Christy, 62, grew up in La Crescenta and worked as a teacher and administrator for the Glendale Unified School District for 30 years, retiring in 2002. His wife, Joan Christy, also worked for the school district.
“There’s lots of people praying for a healthy return,” said Assistant Supt. Alice Petrossian, who worked with Christy at the school district administration office for nearly 10 years during the 1990s. “We just know that he is going to be OK, because he had such a spirit.”
As word circulated over the weekend that the missing hiker’s name was Dean Christy, Glendale educators started calling and e-mailing one another, trying to determine, “Is this our Dean? Can it possibly be our Dean?” said Joanna Junge, director of special projects and intercultural education for the school district, who has known Dean Christy since she was a teenager.
After going for a hike Friday around Green Valley Lake, a resort area north of Running Springs in the San Bernardino Mountains, Christy called the San Bernardino County Sheriff’s Department at about 4 p.m. to tell them he was lost. The Sheriff’s Department was in phone contact with Christy until 1 a.m. Saturday, but authorities have not been able to reach him since.
“He was out for a hike when the fog rolled in, so he became disoriented,” said Arden Wiltshire, spokeswoman for the Sheriff’s Department.
Search-and-rescue teams from throughout San Bernardino County have been looking for Christy using helicopters, snowmobiles and searchers on foot, Wiltshire said. The area — which is above 7,000 feet elevation — received about 2 feet of snow over the weekend.
Better weather Monday allowed the Sheriff’s Department’s helicopter to search from the air.
“Today we have been blessed with clear skies,” Wiltshire said.
On Monday, the Sheriff’s Department requested and received aid from neighboring counties. About 12 searchers were set to continue to scour the area through Monday night, according to the Sheriff’s Department.
Six members of the Los Angeles County Sheriff’s Montrose Search and Rescue Team will join the search today, said Mike Leum, the team’s reserve chief. Leum’s team will have snowshoes and ice axes, looking not only for Christy, but for clues of his presence — like gum wrappers or other trash, he said.
Christy should be able to stay hydrated by eating snow, Leum said, but eating snow lowers one’s core body temperature, making hypothermia a concern.
Christy doesn’t have any food or water with him, but he was warmly dressed and has some survival training, Wiltshire said.
“It’s very probable that he is still alive,” Wiltshire said.
“As time goes by, those odds tend to be diminished.”
Christy was an active outdoorsman who loved to hike and fish, Junge said.
Junge went on her first backpacking trip with Christy and their church youth group in the High Sierra as a teenager, she said.
And while teaching at Edison Elementary School, Christy coordinated a program for at-risk youth, teaching them survival skills and about the outdoors.
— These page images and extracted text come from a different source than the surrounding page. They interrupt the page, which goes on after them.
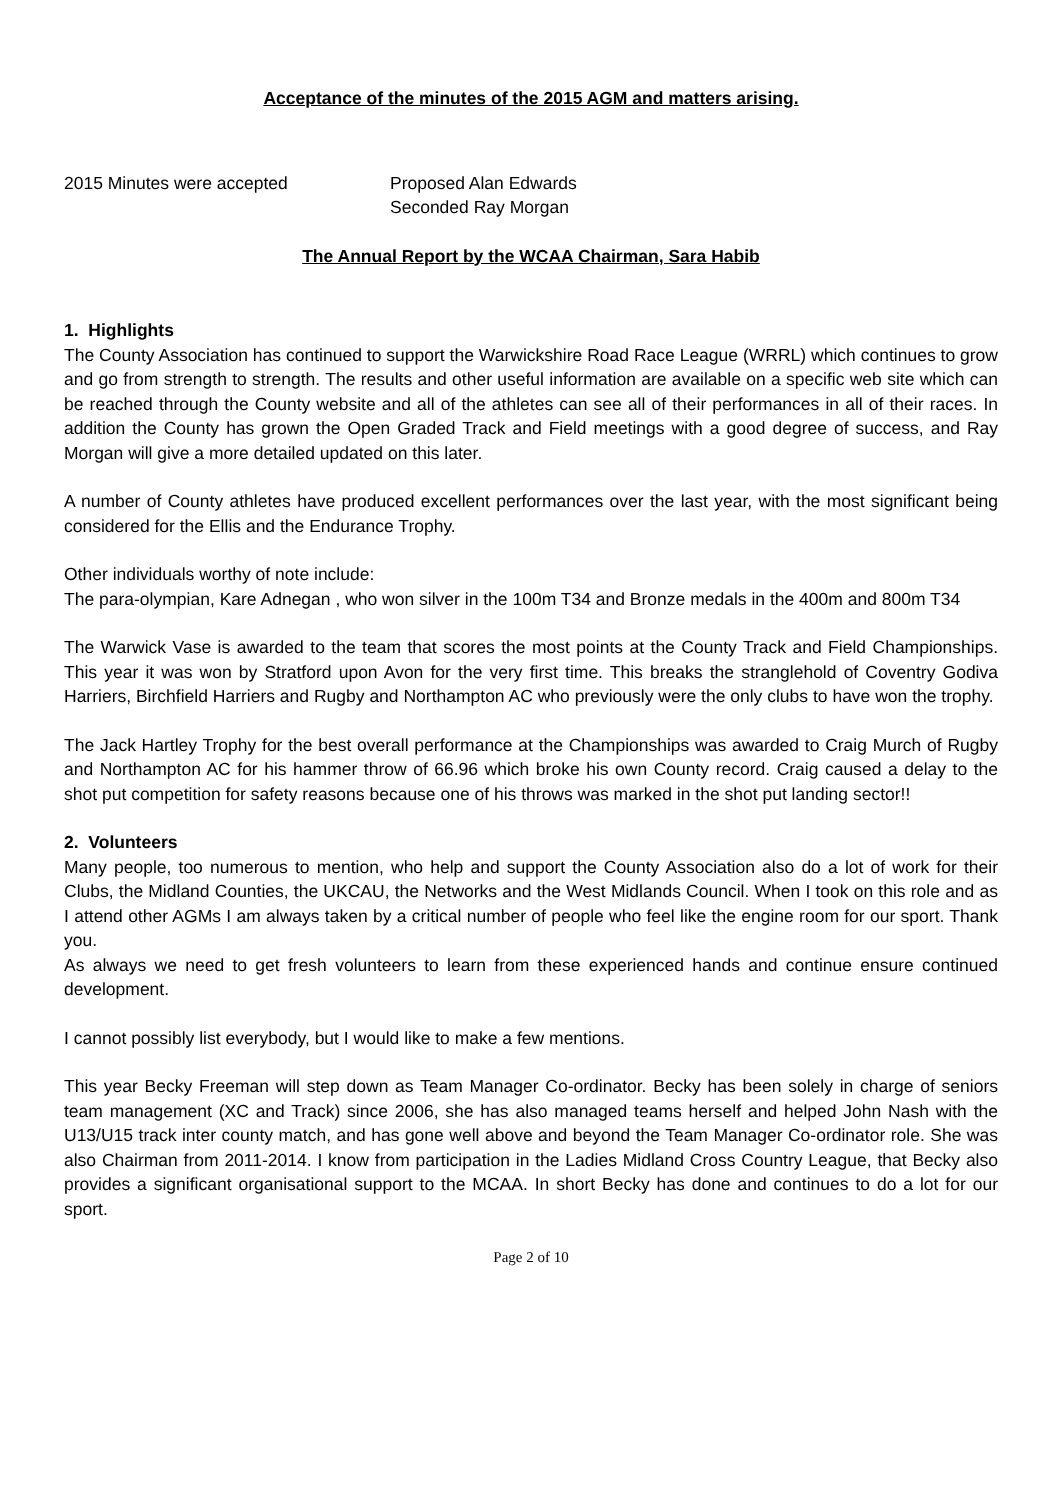Acceptance of the minutes of the 2015 AGM and matters arising.
2015 Minutes were accepted Proposed Alan Edwards
Seconded Ray Morgan
The Annual Report by the WCAA Chairman, Sara Habib
1. Highlights
The County Association has continued to support the Warwickshire Road Race League (WRRL) which continues to grow and go from strength to strength. The results and other useful information are available on a specific web site which can be reached through the County website and all of the athletes can see all of their performances in all of their races. In addition the County has grown the Open Graded Track and Field meetings with a good degree of success, and Ray Morgan will give a more detailed updated on this later.
A number of County athletes have produced excellent performances over the last year, with the most significant being considered for the Ellis and the Endurance Trophy.
Other individuals worthy of note include:
The para-olympian, Kare Adnegan , who won silver in the 100m T34 and Bronze medals in the 400m and 800m T34
The Warwick Vase is awarded to the team that scores the most points at the County Track and Field Championships. This year it was won by Stratford upon Avon for the very first time. This breaks the stranglehold of Coventry Godiva Harriers, Birchfield Harriers and Rugby and Northampton AC who previously were the only clubs to have won the trophy.
The Jack Hartley Trophy for the best overall performance at the Championships was awarded to Craig Murch of Rugby and Northampton AC for his hammer throw of 66.96 which broke his own County record. Craig caused a delay to the shot put competition for safety reasons because one of his throws was marked in the shot put landing sector!!
2. Volunteers
Many people, too numerous to mention, who help and support the County Association also do a lot of work for their Clubs, the Midland Counties, the UKCAU, the Networks and the West Midlands Council. When I took on this role and as I attend other AGMs I am always taken by a critical number of people who feel like the engine room for our sport. Thank you.
As always we need to get fresh volunteers to learn from these experienced hands and continue ensure continued development.
I cannot possibly list everybody, but I would like to make a few mentions.
This year Becky Freeman will step down as Team Manager Co-ordinator. Becky has been solely in charge of seniors team management (XC and Track) since 2006, she has also managed teams herself and helped John Nash with the U13/U15 track inter county match, and has gone well above and beyond the Team Manager Co-ordinator role. She was also Chairman from 2011-2014. I know from participation in the Ladies Midland Cross Country League, that Becky also provides a significant organisational support to the MCAA. In short Becky has done and continues to do a lot for our sport.
Page 2 of 10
Christy and his wife live in North Hollywood but have a home near Green Valley Lake, Junge said.
“He is just the most wonderful and beloved man, and we’re just devastated,” Junge said.
“If anybody could get through this, it would be Dean.”
San Bernardino County Sheriff's Department search and rescue team member Maarten Verwey, right, and others look for missing hiker Dean Christy, Monday, Jan. 7, 2008, in Green Valley Lake, Calif. Rescuers on foot, snowmobiles and in a helicopter searched Monday for Dean Christy near the Green Valley Lake resort community about 75 miles east of Los Angeles.